[start of DOCUMENT PASSAGE]

Then again, anyone under 30 has never heard of them in the U.S.
Their Euro compacts and city cars might be popular here.
Based on what I've seen in the U.K., they have lots of style and might be considered fun by younger folks.

Could we be looking atr a replay of the late 50s where a new generation of imports (then VW and Renaults) forced the U.S. automakers to think small, resulting in Larks, Falcons, Darts, Chevy IIs and Corvairs.

We might see the same thing soon either in "city" cars U.S. firms don't want to make, or high-tech or high-style Euro-based cars a bit byond the Cobalt (how old is that platform??? and is that REALLY the best GM can do?) and the long-in-the-tooth Focus. Finally Ford says it will start adapting its Euro line to America in 2010-12.
Only 35 years late!
When I first visited the U.K. as a college student in 1975 I was amazed by their small cars and wondered why after the first gas crisis Ford was still selling V-8 Torinos instead of Ford UK/German sedans that were good sized (large over there, mid-size here)and luxurious (by the standards of the day).

63 Avanti R1 2788
1914 Stutz Bearcat
(George Barris replica)

Washington State

Scott
07-30-2008, 04:55 PM
Oh heck, why don't they just get it over with and sell everything lock, stock and barrel to Tata or Fiat. Slow declines are the worst...

showbizkid
07-30-2008, 06:41 PM
You mean like AMC's?


[img=left]http://members.cox.net/clarknovak/lark.gif[/img=left]

Clark in San Diego
'63 F2/Lark Standard
http://studeblogger.blogspot.com
www.studebakersandiego.com

PlainBrownR2
07-30-2008, 07:20 PM
Yah under 30 and born at the start of the 80's, how could I not know anything about a company who also produced the blood brother Yugo 45 [:o)]

556063
07-30-2008, 07:25 PM
Chrysler is the only manufacturer who supplies the United States that has idle 4 cylinder manufacturing capacity right now. Everyone else, including the imports, can't build enough 4 cylinder cars right now. Someone will end up using Chrysler's capacity if the current market conditions persist. Chrysler's 4 cylinder dillema should cast aside any doubt that the Daimlerized designs have been a complete and utter failure. Their current 4 cylinder designs are in particular a disaster.

[end of DOCUMENT PASSAGE]

# TASKS TO CARRY OUT:
1) Say whether each statement agrees with the forum thread, answering yes or no and quoting the words that decide it: (a) One poster first visited the U.K. in 1975 as a college student. (b) Chrysler is described as lacking idle 4 cylinder manufacturing capacity. (c) Scott suggests selling everything to Toyota.
2) Answer these questions from the forum thread:
(a) What was Ford still selling after the first gas crisis?
(b) What model does PlainBrownR2 call the "blood brother"?
(c) Which imports of the late 50s are named in the thread?
The lines that come next are separate material with no connection to the forum thread.

[start of DATASET EXCERPT]

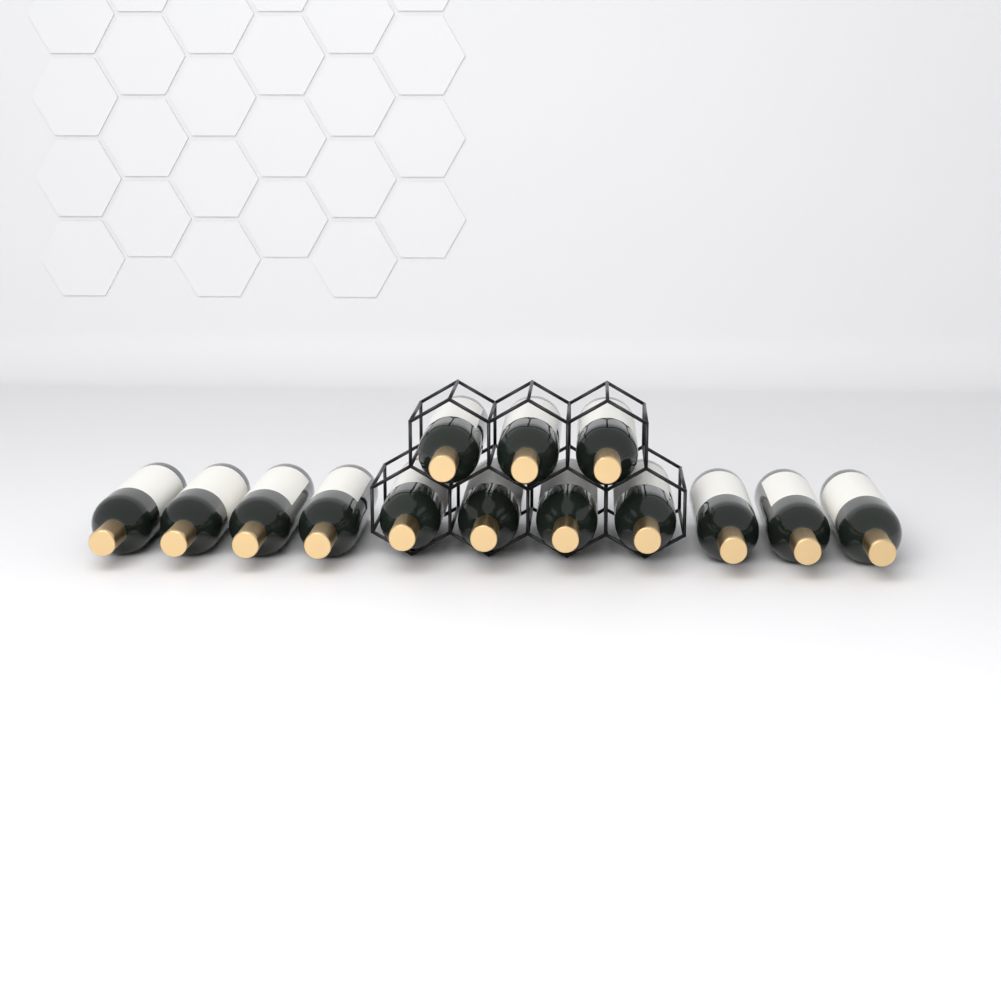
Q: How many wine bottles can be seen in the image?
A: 14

[end of DATASET EXCERPT]

# FULL ANSWERS:
1)
(a) Yes: "When I first visited the U.K. as a college student in 1975"
(b) No: "Chrysler is the only manufacturer who supplies the United States that has idle 4 cylinder manufacturing capacity right now."
(c) No: "sell everything lock, stock and barrel to Tata or Fiat"

2)
(a) V-8 Torinos
(b) The Yugo 45
(c) VW and Renaults